About this task: Where a line of the listing below includes the word "many", reproduce that line.

Dataset content:
_ _ _ _ _
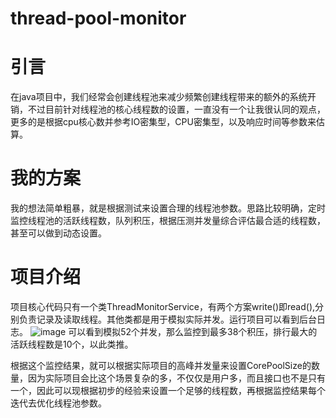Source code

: # thread-pool-monitor
# 引言
在java项目中，我们经常会创建线程池来减少频繁创建线程带来的额外的系统开销，不过目前针对线程池的核心线程数的设置，一直没有一个让我很认同的观点，更多的是根据cpu核心数并参考IO密集型，CPU密集型，以及响应时间等参数来估算。

# 我的方案
我的想法简单粗暴，就是根据测试来设置合理的线程池参数。思路比较明确，定时监控线程池的活跃线程数，队列积压，根据压测并发量综合评估最合适的线程数，甚至可以做到动态设置。

# 项目介绍
项目核心代码只有一个类ThreadMonitorService，有两个方案write()即read(),分别负责记录及读取线程。其他类都是用于模拟实际并发。运行项目可以看到后台日志。
![image](https://github.com/liuyeshennai/thread-pool-monitor/assets/34265990/2e55a42f-8685-4378-a9ed-8d99d6c73f6b)
可以看到模拟52个并发，那么监控到最多38个积压，排行最大的活跃线程数是10个，以此类推。

根据这个监控结果，就可以根据实际项目的高峰并发量来设置CorePoolSize的数量，因为实际项目会比这个场景复杂的多，不仅仅是用户多，而且接口也不是只有一个，因此可以现根据初步的经验来设置一个足够的线程数，再根据监控结果每个迭代去优化线程池参数。
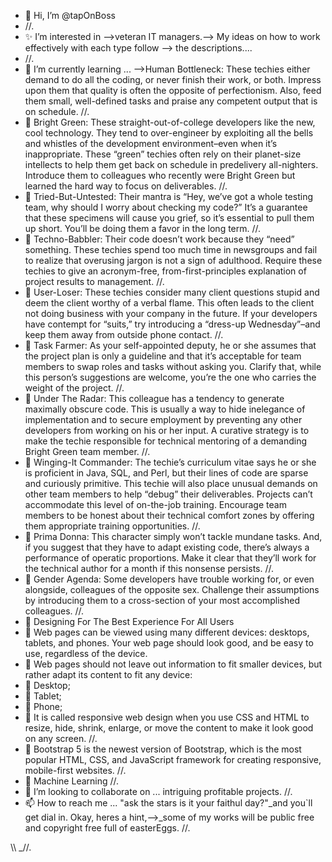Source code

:- 👋 Hi, I’m @tapOnBoss
- //.
- ✨ I’m interested in  -->veteran IT managers.--> My ideas on how to work effectively with each type follow --> the descriptions....
- //.
- 🌱 I’m currently learning ... -->Human Bottleneck: These techies either demand to do all the coding, or never finish their work, or both. Impress upon them that quality is often the opposite of perfectionism. Also, feed them small, well-defined tasks and praise any competent output that is on schedule.
//.
- 🌱 Bright Green: These straight-out-of-college developers like the new, cool technology. They tend to over-engineer by exploiting all the bells and whistles of the development environment–even when it’s inappropriate. These “green” techies often rely on their planet-size intellects to help them get back on schedule in predelivery all-nighters. Introduce them to colleagues who recently were Bright Green but learned the hard way to focus on deliverables.
//.
- 🌱 Tried-But-Untested: Their mantra is “Hey, we’ve got a whole testing team, why should I worry about checking my code?” It’s a guarantee that these specimens will cause you grief, so it’s essential to pull them up short. You’ll be doing them a favor in the long term.
//.
- 🌱 Techno-Babbler: Their code doesn’t work because they “need” something. These techies spend too much time in newsgroups and fail to realize that overusing jargon is not a sign of adulthood. Require these techies to give an acronym-free, from-first-principles explanation of project results to management.
//.
- 🌱 User-Loser: These techies consider many client questions stupid and deem the client worthy of a verbal flame. This often leads to the client not doing business with your company in the future. If your developers have contempt for “suits,” try introducing a “dress-up Wednesday”–and keep them away from outside phone contact.
//.
- 🌱 Task Farmer: As your self-appointed deputy, he or she assumes that the project plan is only a guideline and that it’s acceptable for team members to swap roles and tasks without asking you. Clarify that, while this person’s suggestions are welcome, you’re the one who carries the weight of the project.
//.
- 🌱 Under The Radar: This colleague has a tendency to generate maximally obscure code. This is usually a way to hide inelegance of implementation and to secure employment by preventing any other developers from working on his or her input. A curative strategy is to make the techie responsible for technical mentoring of a demanding Bright Green team member.
//.
- 🌱 Winging-It Commander: The techie’s curriculum vitae says he or she is proficient in Java, SQL, and Perl, but their lines of code are sparse and curiously primitive. This techie will also place unusual demands on other team members to help “debug” their deliverables. Projects can’t accommodate this level of on-the-job training. Encourage team members to be honest about their technical comfort zones by offering them appropriate training opportunities.
//.
- 🌱 Prima Donna: This character simply won’t tackle mundane tasks. And, if you suggest that they have to adapt existing code, there’s always a performance of operatic proportions. Make it clear that they’ll work for the technical author for a month if this nonsense persists.
//.
- 🌱 Gender Agenda: Some developers have trouble working for, or even alongside, colleagues of the opposite sex. Challenge their assumptions by introducing them to a cross-section of your most accomplished colleagues.
//.
- 👀 Designing For The Best Experience For All Users
- 👀 Web pages can be viewed using many different devices: desktops, tablets, and phones. Your web page should look good, and be easy to use, regardless of the device.
- 👀 Web pages should not leave out information to fit smaller devices, but rather adapt its content to fit any device:
- 👀 Desktop;
- 👀 Tablet;
- 👀 Phone;
- 👀 It is called responsive web design when you use CSS and HTML to resize, hide, shrink, enlarge, or move the content to make it look good on any screen.
//.
- 👀 Bootstrap 5 is the newest version of Bootstrap, which is the most popular HTML, CSS, and JavaScript framework for creating responsive, mobile-first websites.
//.
- 👀 Machine Learning
//.
- 💞️ I’m looking to collaborate on ... intriguing profitable projects.
//.
- 📫 How to reach me ... "ask the stars is it your faithul day?"_and you`ll get dial in. Okay, heres a hint,-->_some of my works will be public free and copyright free full of easterEggs. 
//.
<!---tapOnBoss/tapOnBoss is a ✨ special ✨ repository because its `README.md` (this file) appears on your GitHub profile.
You can click the Preview link to take a look at your changes.--->\\ _//.
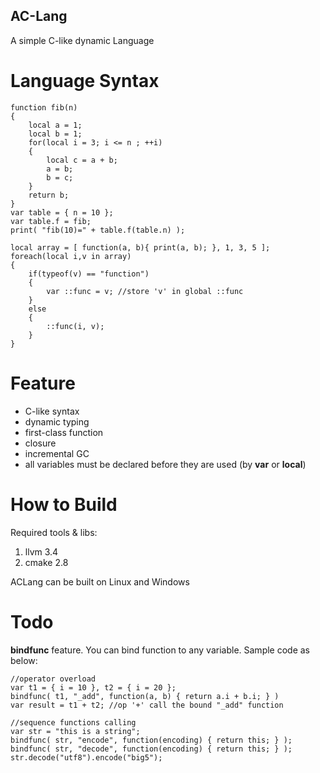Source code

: AC-Lang
-------

A simple C-like dynamic Language

Language Syntax
===============

    function fib(n)
    {
        local a = 1;
        local b = 1;
        for(local i = 3; i <= n ; ++i)
        {
            local c = a + b;
            a = b;
            b = c;
        }
        return b;
    }
    var table = { n = 10 };
    var table.f = fib;
    print( "fib(10)=" + table.f(table.n) );

    local array = [ function(a, b){ print(a, b); }, 1, 3, 5 ];
    foreach(local i,v in array)
    {
        if(typeof(v) == "function")
        {
            var ::func = v; //store 'v' in global ::func
        }
        else
        {
            ::func(i, v);
        }
    }

Feature
=======
- C-like syntax
- dynamic typing
- first-class function
- closure
- incremental GC
- all variables must be declared before they are used (by **var** or **local**)

How to Build
============

Required tools & libs:

1. llvm 3.4
2. cmake 2.8

ACLang can be built on Linux and Windows


Todo
====

**bindfunc** feature. You can bind function to any variable. Sample code as below:

    //operator overload    
    var t1 = { i = 10 }, t2 = { i = 20 };
    bindfunc( t1, "_add", function(a, b) { return a.i + b.i; } )
    var result = t1 + t2; //op '+' call the bound "_add" function

    //sequence functions calling
    var str = "this is a string";
    bindfunc( str, "encode", function(encoding) { return this; } );
    bindfunc( str, "decode", function(encoding) { return this; } );
    str.decode("utf8").encode("big5");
_ _ _ _ _
Solved problem:
- 🌱 User-Loser: These techies consider many client questions stupid and deem the client worthy of a verbal flame. This often leads to the client not doing business with your company in the future. If your developers have contempt for “suits,” try introducing a “dress-up Wednesday”–and keep them away from outside phone contact.
- 👀 Web pages can be viewed using many different devices: desktops, tablets, and phones. Your web page should look good, and be easy to use, regardless of the device.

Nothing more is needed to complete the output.